# What you will do
Would you print the lines below exactly, beginning at the line that has "33: (491, 27)" and stopping after the line that has "55: (148, 281)"? Only those lines, and no pictures.

# Task data

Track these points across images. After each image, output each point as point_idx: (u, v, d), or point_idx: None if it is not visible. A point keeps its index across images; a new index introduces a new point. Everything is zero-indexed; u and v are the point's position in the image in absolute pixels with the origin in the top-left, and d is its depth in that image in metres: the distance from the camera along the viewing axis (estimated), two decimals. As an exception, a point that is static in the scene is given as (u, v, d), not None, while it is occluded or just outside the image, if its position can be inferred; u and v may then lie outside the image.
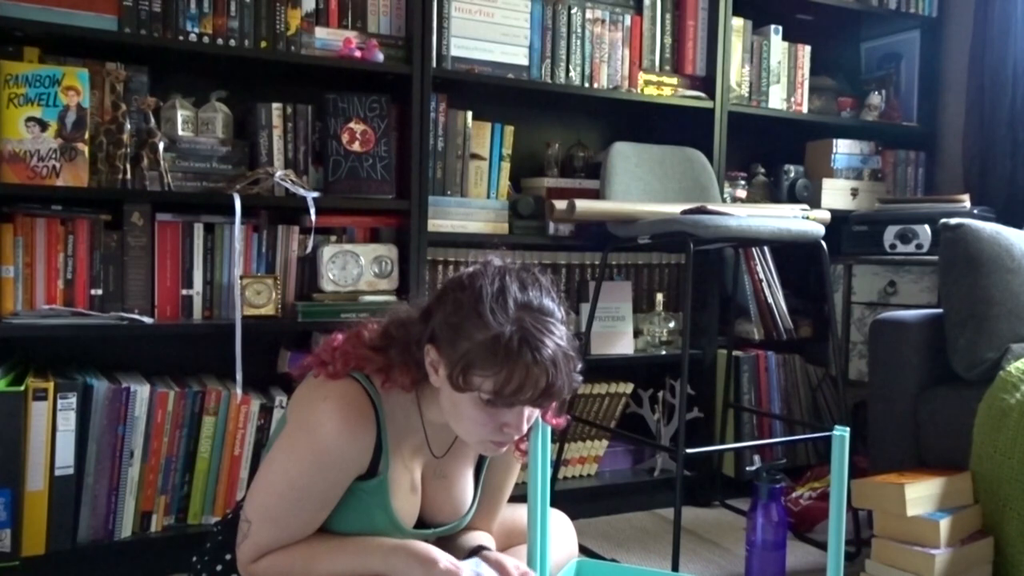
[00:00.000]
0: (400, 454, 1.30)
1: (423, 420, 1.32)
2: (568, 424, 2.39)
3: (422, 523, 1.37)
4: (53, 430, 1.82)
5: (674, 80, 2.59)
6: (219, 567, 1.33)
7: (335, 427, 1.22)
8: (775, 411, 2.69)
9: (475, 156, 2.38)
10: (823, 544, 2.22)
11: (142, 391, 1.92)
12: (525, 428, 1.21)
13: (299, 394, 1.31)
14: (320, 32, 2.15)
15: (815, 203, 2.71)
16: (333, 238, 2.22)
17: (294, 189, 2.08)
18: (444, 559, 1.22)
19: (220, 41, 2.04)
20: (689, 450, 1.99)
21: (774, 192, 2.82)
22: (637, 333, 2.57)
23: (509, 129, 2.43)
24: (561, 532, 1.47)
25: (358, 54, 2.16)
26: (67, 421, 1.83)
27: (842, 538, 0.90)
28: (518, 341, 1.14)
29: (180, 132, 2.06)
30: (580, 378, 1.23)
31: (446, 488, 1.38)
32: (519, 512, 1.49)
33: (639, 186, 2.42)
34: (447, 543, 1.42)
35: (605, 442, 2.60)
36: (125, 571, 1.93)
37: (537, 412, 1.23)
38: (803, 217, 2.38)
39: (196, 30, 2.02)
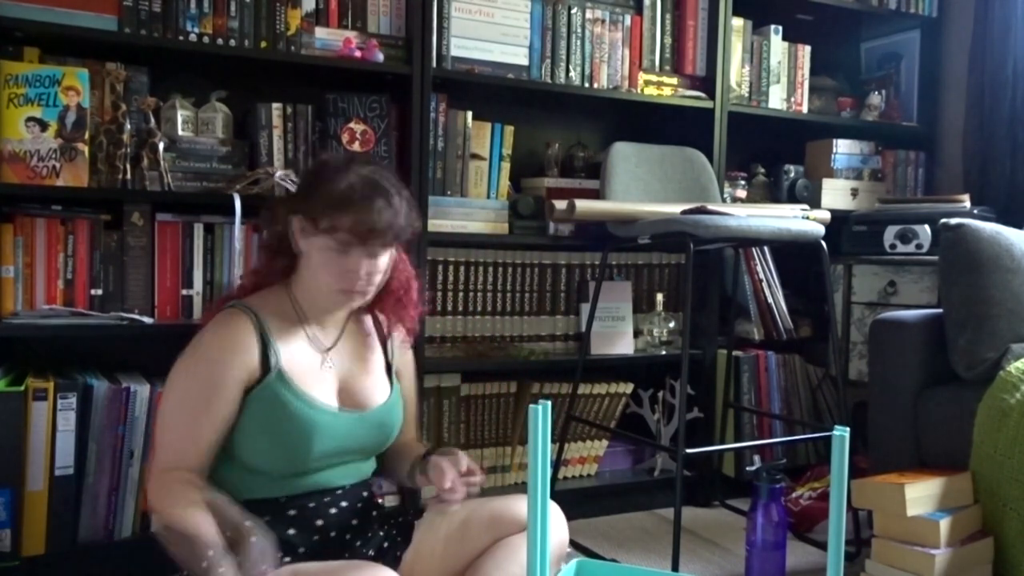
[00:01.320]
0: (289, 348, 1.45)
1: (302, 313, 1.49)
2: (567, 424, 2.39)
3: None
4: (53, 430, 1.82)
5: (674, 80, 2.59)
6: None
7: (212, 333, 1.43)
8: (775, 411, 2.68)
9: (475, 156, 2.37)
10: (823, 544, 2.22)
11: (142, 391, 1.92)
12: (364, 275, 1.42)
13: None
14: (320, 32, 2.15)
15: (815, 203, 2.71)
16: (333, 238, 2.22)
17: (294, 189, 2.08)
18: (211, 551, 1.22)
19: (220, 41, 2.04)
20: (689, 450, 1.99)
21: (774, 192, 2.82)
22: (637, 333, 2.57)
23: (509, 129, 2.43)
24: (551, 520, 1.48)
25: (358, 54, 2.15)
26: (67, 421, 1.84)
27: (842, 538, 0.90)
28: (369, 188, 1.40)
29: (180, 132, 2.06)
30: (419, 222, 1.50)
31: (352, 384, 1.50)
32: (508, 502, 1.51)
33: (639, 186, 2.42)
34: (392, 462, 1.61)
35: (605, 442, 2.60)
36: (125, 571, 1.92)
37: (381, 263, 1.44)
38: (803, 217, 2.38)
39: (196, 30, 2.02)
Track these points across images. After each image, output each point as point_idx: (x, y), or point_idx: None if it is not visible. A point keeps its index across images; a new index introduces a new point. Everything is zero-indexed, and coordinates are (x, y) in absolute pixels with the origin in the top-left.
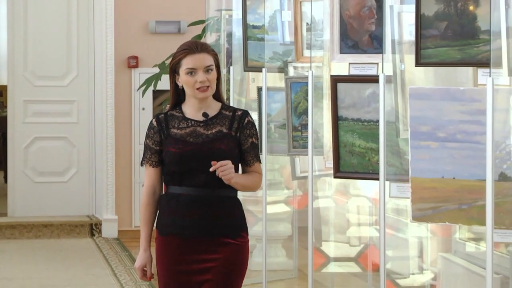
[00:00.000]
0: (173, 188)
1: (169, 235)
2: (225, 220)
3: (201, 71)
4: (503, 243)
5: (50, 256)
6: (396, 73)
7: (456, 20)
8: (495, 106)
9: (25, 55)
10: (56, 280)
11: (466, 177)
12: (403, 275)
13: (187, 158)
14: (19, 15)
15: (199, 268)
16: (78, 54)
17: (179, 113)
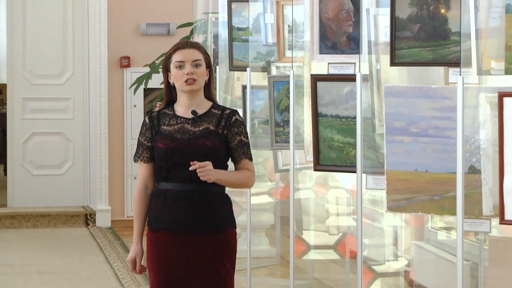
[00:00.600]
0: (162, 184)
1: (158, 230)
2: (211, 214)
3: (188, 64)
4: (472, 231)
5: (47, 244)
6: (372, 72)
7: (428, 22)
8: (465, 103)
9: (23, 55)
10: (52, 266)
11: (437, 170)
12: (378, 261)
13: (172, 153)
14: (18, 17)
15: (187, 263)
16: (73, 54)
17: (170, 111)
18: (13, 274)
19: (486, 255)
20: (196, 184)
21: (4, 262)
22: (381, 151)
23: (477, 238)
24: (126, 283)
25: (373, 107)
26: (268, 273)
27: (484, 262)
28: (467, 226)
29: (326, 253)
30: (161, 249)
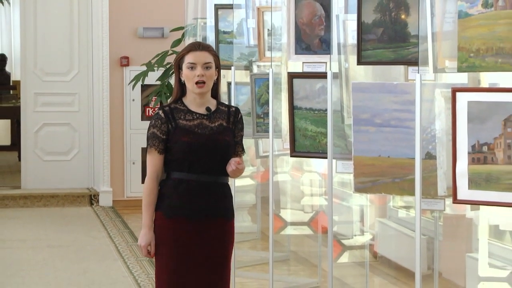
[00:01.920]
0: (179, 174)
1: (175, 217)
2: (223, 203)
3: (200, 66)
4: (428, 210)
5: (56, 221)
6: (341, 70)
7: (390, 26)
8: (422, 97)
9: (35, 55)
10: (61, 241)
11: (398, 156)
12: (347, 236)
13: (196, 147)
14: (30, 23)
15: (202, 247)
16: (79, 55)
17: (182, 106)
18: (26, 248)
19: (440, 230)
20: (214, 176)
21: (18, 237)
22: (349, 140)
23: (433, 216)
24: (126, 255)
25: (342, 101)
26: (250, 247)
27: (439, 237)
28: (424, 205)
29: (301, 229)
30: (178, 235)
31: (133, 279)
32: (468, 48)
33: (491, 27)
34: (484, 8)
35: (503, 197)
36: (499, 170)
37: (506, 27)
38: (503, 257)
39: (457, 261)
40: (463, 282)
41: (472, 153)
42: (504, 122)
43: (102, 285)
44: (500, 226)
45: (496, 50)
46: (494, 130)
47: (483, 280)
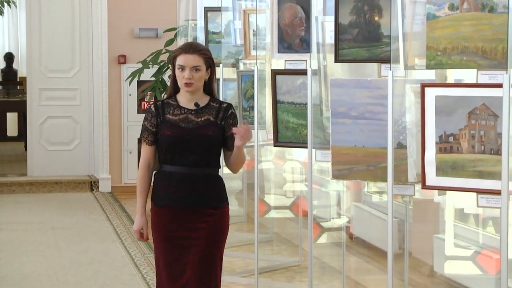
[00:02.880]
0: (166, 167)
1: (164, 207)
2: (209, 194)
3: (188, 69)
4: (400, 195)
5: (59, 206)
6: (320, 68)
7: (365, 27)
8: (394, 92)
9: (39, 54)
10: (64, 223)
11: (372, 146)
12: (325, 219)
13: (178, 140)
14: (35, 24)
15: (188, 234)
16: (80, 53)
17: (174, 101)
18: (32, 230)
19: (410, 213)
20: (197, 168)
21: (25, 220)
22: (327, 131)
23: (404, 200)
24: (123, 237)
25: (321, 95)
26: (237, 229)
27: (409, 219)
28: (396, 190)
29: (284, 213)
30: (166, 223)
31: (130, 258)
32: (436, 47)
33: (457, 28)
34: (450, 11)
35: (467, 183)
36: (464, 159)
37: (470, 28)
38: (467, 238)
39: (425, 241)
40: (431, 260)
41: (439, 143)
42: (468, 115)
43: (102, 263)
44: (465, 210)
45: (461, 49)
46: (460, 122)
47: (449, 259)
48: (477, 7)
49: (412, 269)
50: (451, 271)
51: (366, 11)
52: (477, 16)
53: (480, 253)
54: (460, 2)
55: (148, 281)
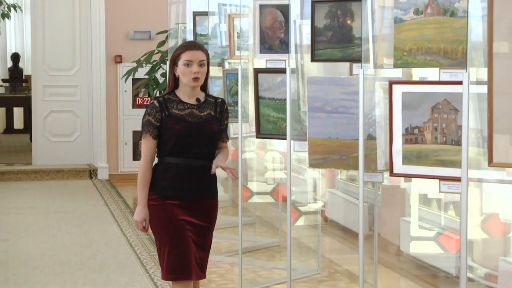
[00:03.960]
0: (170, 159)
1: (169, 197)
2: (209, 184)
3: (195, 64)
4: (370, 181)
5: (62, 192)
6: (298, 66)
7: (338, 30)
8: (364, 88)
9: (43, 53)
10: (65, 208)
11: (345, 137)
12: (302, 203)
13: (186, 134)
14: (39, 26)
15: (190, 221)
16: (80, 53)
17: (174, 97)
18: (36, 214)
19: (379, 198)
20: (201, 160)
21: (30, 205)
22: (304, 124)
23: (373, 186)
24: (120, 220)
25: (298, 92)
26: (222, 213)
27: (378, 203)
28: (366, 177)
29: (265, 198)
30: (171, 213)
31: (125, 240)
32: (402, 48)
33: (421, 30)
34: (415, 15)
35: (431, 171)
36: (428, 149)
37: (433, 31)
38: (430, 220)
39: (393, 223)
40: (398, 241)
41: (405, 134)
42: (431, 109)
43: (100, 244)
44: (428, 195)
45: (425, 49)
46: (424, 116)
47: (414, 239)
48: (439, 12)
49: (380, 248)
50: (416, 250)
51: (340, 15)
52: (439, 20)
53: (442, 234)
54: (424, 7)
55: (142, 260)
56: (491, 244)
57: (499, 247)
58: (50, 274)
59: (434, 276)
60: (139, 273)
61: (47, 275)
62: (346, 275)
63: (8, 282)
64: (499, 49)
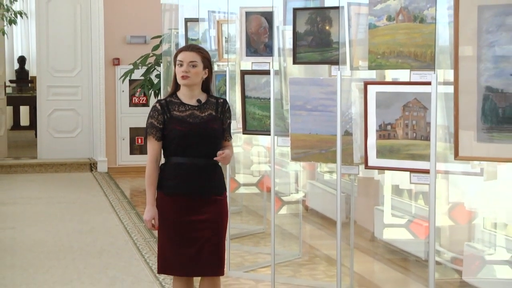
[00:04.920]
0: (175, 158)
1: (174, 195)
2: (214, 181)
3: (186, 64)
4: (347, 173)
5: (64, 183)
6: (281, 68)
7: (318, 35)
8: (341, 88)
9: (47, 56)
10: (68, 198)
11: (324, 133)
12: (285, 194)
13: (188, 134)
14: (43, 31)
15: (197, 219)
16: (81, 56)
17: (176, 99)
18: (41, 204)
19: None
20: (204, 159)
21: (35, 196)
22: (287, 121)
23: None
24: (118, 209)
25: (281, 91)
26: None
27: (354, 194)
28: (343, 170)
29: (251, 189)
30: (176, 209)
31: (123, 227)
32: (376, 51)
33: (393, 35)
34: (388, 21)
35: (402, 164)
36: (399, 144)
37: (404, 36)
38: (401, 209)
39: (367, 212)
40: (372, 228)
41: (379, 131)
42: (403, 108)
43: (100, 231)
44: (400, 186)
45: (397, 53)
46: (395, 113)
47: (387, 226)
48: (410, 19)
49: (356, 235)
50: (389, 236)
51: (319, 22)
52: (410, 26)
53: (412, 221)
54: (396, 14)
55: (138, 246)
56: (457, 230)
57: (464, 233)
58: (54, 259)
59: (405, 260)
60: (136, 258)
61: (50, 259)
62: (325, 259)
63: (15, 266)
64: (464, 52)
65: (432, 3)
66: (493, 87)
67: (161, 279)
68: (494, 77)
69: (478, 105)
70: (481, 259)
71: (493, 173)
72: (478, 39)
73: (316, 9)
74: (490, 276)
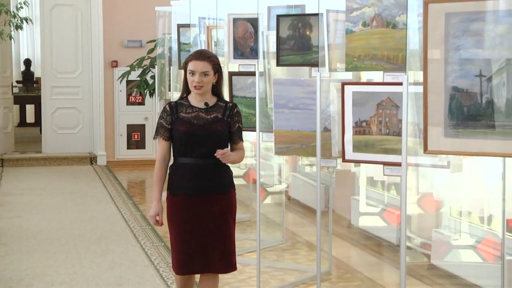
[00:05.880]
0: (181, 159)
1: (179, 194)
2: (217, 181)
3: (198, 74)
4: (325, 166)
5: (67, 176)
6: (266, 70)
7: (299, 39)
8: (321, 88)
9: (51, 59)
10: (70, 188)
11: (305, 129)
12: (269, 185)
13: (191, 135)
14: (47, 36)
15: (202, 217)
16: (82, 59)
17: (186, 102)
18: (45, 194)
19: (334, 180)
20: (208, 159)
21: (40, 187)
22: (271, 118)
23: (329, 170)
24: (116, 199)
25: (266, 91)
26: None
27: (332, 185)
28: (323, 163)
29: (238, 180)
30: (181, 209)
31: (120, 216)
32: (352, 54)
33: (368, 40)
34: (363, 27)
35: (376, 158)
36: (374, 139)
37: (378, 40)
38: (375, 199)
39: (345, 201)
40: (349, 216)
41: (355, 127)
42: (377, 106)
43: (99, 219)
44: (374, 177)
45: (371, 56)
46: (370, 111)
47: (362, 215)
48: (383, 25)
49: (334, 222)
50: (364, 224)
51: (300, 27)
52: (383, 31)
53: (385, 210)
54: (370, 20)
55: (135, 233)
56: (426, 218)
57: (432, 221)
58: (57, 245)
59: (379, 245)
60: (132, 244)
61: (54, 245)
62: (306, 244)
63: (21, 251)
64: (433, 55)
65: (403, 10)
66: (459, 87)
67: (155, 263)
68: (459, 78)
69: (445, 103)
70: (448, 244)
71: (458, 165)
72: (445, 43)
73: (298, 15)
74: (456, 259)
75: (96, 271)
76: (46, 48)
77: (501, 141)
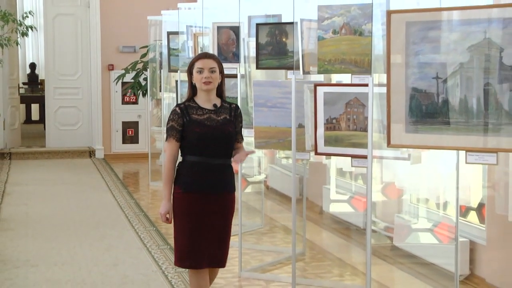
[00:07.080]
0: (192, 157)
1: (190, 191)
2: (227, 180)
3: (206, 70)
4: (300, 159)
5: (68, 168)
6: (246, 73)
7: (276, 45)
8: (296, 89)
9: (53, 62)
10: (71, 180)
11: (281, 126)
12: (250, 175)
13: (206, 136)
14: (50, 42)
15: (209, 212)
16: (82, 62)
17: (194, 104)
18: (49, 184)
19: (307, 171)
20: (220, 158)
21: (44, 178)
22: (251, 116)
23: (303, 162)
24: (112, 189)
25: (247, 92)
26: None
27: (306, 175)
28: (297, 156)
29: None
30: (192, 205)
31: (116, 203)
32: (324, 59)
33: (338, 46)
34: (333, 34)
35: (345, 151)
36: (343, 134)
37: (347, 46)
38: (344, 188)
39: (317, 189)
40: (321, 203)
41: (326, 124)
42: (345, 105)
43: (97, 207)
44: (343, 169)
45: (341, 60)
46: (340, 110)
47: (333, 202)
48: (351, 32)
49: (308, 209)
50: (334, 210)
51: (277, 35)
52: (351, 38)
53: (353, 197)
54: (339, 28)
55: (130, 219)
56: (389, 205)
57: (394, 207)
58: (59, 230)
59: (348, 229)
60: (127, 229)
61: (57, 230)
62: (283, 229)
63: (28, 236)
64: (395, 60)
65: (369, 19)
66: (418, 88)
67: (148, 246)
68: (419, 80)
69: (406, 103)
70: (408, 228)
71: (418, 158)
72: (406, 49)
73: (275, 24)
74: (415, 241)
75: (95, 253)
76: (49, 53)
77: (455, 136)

# Response to this task
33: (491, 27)
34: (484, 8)
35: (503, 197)
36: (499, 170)
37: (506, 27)
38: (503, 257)
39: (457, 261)
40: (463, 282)
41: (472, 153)
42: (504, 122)
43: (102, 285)
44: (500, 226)
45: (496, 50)
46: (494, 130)
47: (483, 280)
[00:02.880]
0: (166, 167)
1: (164, 207)
2: (209, 194)
3: (188, 69)
4: (400, 195)
5: (59, 206)
6: (320, 68)
7: (365, 27)
8: (394, 92)
9: (39, 54)
10: (64, 223)
11: (372, 146)
12: (325, 219)
13: (178, 140)
14: (35, 24)
15: (188, 234)
16: (80, 53)
17: (174, 101)
18: (32, 230)
19: (410, 213)
20: (197, 168)
21: (25, 220)
22: (327, 131)
23: (404, 200)
24: (123, 237)
25: (321, 95)
26: (237, 229)
27: (409, 219)
28: (396, 190)
29: (284, 213)
30: (166, 223)
31: (130, 258)
32: (436, 47)
33: (457, 28)
34: (450, 11)
35: (467, 183)
36: (464, 159)
37: (470, 28)
38: (467, 238)
39: (425, 241)
40: (431, 260)
41: (439, 143)
42: (468, 115)
43: (102, 263)
44: (465, 210)
45: (461, 49)
46: (460, 122)
47: (449, 259)
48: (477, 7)
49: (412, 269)
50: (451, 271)
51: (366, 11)
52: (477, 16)
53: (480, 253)
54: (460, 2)
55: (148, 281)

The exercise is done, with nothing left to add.